We almost didn’t go. On our last morning in Istanbul, I put the question to my friend Cammy. “Well, are we going to the baths, or not?”

“I don’t know. The idea feels a little scary.”

“Yep,” I agreed, “but when will we have a chance like this again?”

She considered, reaching for another pastry to buy time. Then nodded her head decisively. “You’re right. We shouldn’t miss it!”

I gave a mental fist pump.

A cab dropped us off. Minutes after entering, we knew the experience would be memorable. In the babble of voices surrounding us, not one word of English could be heard. We paid, though what we had paid for remained deliciously uncertain.

We were led to a tiny box of a dressing room. Sign language from our escort made it clear we were to disrobe.

When she left, I whispered to Cammy. “Are we supposed to leave our passports, credit cards, and clothes in here? Did you see that lock? A two-year-old could break in.”

“I guess we should have left our stuff back in the room. Well, we’re here now. Let’s just say a prayer and cross our fingers,” Cammy whispered back.

I stared at her. When did Cammy get so brave?

We wrapped our scanty towels around our goose-pimpled bodies and stepped out of our cubicle. We were led into a bath area resembling something out of the Arabian Nights. It was a circular room of white marble, the ceiling towering twenty or thirty feet above us. Light poured in through windows circling the wall high above our heads, and basins mounted at intervals overflowed, the water making a soothing sound as it cascaded to the floor.

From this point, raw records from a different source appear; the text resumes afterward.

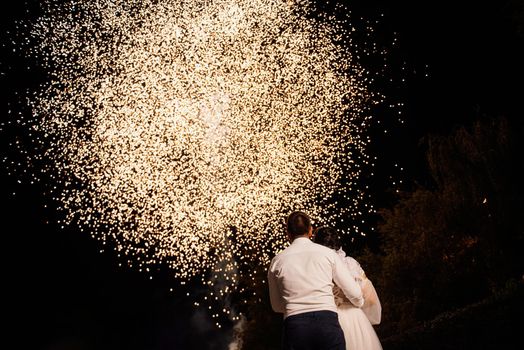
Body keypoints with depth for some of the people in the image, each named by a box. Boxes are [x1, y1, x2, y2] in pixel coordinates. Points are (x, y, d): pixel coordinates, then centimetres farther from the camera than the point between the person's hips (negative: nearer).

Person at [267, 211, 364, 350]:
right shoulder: (328, 253, 5)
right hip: (327, 323, -1)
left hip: (294, 327, 1)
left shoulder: (277, 261, 8)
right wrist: (359, 303, 31)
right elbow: (354, 293, 8)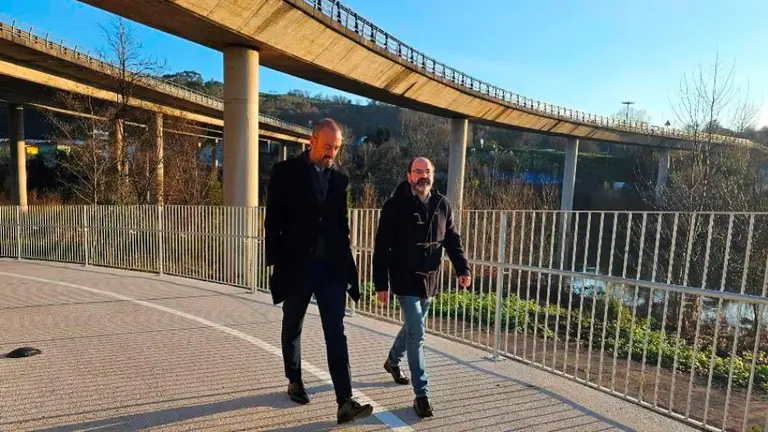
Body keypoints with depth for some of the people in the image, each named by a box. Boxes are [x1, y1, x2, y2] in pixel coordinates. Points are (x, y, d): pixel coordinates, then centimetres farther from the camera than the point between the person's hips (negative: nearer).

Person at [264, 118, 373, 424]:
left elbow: (342, 223, 11)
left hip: (331, 266, 2)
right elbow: (273, 222, -5)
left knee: (336, 334, 0)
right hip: (296, 265, -2)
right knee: (292, 328, 16)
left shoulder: (340, 176, 6)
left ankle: (345, 403, 3)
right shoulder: (285, 171, -5)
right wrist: (276, 262, -10)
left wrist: (346, 261, 8)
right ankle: (295, 381, 38)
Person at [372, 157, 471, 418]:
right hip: (405, 280, -5)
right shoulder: (395, 205, -12)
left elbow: (452, 240, 7)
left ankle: (392, 361, 48)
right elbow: (382, 247, -12)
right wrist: (381, 284, -14)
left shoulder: (442, 204, 2)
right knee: (417, 334, -6)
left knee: (412, 327, 21)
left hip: (429, 280, 6)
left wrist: (462, 269, -7)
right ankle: (422, 394, 6)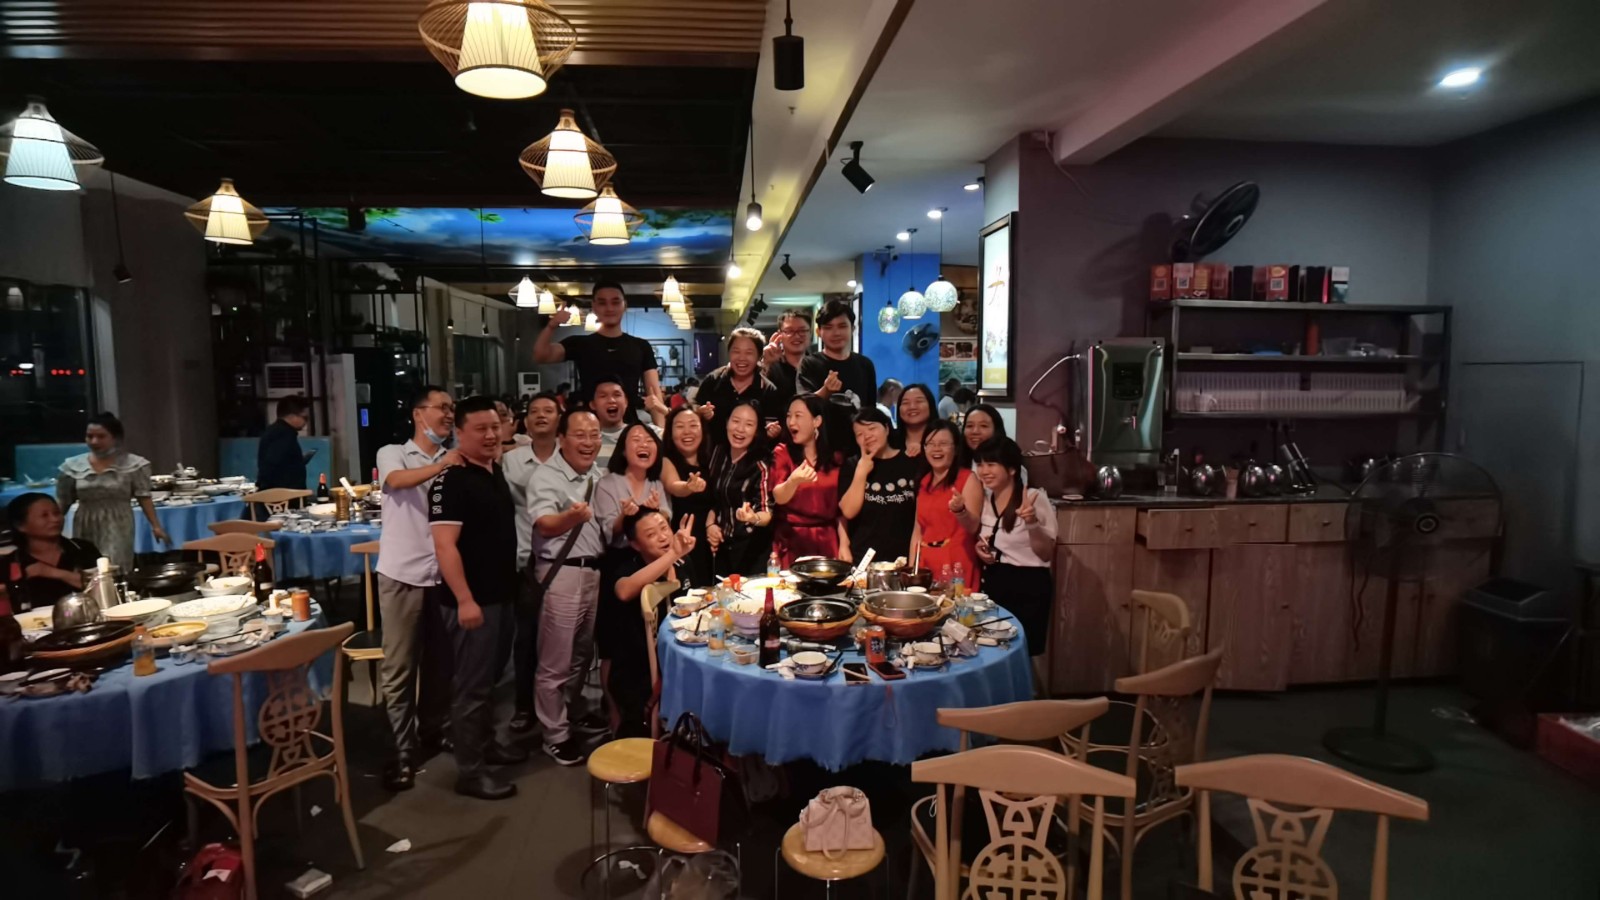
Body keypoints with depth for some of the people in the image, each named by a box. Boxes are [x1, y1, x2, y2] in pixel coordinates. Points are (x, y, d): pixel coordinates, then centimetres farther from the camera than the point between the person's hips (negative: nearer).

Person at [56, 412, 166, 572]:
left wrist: (155, 525, -12)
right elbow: (62, 501, 10)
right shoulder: (72, 466, 4)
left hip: (117, 528, -3)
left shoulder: (133, 464, -4)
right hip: (85, 529, 3)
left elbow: (144, 498, -5)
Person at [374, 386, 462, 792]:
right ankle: (403, 751, 12)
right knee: (399, 668, 2)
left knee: (440, 663, 13)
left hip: (444, 575, 4)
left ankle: (432, 733, 30)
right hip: (403, 574, -3)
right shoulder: (392, 453, 2)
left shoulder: (457, 462, 11)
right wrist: (440, 466, -37)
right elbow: (397, 480, -21)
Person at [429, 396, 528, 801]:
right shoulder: (452, 481, -18)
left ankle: (487, 743, 36)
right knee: (470, 683, 0)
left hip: (498, 593, 9)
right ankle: (469, 772, 11)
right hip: (471, 599, -9)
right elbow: (444, 544, -24)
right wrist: (465, 600, -27)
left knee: (487, 677, 21)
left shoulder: (496, 471, 9)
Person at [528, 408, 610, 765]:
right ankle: (555, 734, 15)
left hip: (596, 570, 7)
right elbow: (545, 524, -27)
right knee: (555, 662, 2)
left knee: (583, 653, 20)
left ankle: (573, 712, 39)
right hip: (561, 573, -7)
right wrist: (571, 516, -45)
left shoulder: (598, 476, 10)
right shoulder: (546, 477, -11)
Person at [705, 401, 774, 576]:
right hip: (724, 547, 5)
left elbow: (767, 512, -16)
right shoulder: (718, 454, 1)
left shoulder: (761, 465, -16)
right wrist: (710, 524, -2)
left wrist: (753, 517, -36)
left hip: (752, 550, -5)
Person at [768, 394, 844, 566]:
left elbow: (841, 506, 7)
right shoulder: (782, 453, -1)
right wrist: (794, 481, -35)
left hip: (826, 542, 2)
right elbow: (779, 497, -15)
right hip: (791, 541, -1)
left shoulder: (835, 458, 5)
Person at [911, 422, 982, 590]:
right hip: (926, 563, 5)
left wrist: (960, 510, -32)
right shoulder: (924, 481, 12)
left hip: (956, 565, -5)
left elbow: (973, 527, -13)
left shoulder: (968, 478, -4)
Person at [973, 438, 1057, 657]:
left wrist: (1032, 523, -25)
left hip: (1028, 587, -5)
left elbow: (1046, 554, -10)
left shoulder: (1035, 499, -10)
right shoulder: (984, 500, 7)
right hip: (993, 584, 5)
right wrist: (979, 547, 1)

Our guide gestured toward the basins and departed. Nervously we each sat down next to one, hugging our knees to our chests and clutching our tiny towels tightly. The wait was probably no more than ten minutes, but it seemed an eternity as second thoughts about the wisdom of coming here chased each other through my head.

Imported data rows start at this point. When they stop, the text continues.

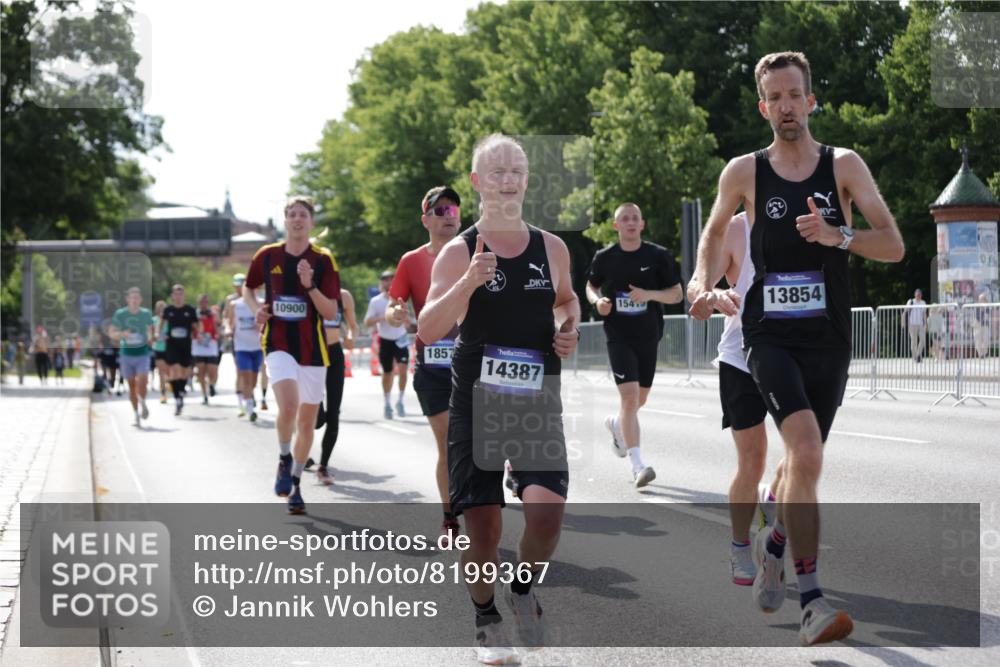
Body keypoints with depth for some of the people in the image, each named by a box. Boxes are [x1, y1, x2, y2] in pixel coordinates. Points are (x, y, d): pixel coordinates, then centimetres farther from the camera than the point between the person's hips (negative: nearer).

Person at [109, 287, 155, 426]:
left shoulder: (146, 314, 0)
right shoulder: (120, 314, -4)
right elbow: (111, 333, 0)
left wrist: (150, 337, -4)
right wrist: (121, 334, -20)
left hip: (142, 353, 0)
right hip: (127, 354, 0)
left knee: (142, 383, -16)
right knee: (132, 386, 6)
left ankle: (143, 404, 10)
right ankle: (136, 414, 19)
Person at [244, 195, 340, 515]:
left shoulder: (323, 260, -1)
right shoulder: (267, 256, 3)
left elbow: (331, 313, -5)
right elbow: (248, 288, 21)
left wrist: (310, 285, -19)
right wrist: (255, 308, 1)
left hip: (313, 348, 1)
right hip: (278, 343, -1)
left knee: (307, 420, 8)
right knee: (288, 406, -25)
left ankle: (294, 483, 26)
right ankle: (284, 460, 1)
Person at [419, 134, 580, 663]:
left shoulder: (551, 248, 5)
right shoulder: (459, 253, -4)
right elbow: (427, 332, -14)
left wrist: (569, 329, 5)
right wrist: (468, 284, -28)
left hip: (537, 399, 2)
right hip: (476, 400, -2)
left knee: (547, 509, -17)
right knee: (483, 523, -1)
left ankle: (524, 589, 13)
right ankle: (485, 617, 24)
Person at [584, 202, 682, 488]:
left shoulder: (659, 256, -3)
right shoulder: (605, 258, -1)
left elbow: (677, 294, -1)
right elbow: (591, 286, 15)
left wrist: (649, 294, -19)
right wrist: (598, 301, -8)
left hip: (649, 336, 3)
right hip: (618, 336, -3)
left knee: (640, 398, 17)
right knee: (629, 395, -17)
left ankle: (616, 424, 52)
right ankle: (638, 466, -20)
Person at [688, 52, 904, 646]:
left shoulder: (844, 166, 1)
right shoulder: (743, 172, 3)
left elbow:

I was about to suggest to Cammy that we forget the whole thing and leave, when two giant thong-clad women walked through the door.

I murmured softly, “Should we make a run for it? They don’t look very fast.”

The women reached us and took our arms, drawing us gently but firmly toward the raised altar-like section in the middle of the room. Its similarity to the sacrificial stone atop the pyramid at Chichen Itza flashed into my mind, as gentle pressure forced me into a prone position. Before fear had time to blossom into full-blown panic, I found myself being rubbed all over with what appeared to be a small mop. The mopping was a delight once I relaxed, and after that I was pummeled and prodded until I was mellower than I thought possible. When the magic fingers finally stopped their ministrations, my body felt like a wet noodle. A sigh of pure happiness slipped out before my arm was again taken in a firm grip.

At the basin, water was poured over my head as the precursor to a good head scrubbing. I realized I’d leave here looking not like a sophisticated woman of the world, but like a drowned rat.

I relaxed. What did I care? Our trip to the Turkish baths would be kept sparkling and alive by frequent retelling. I’d be smiling when I woke up tomorrow.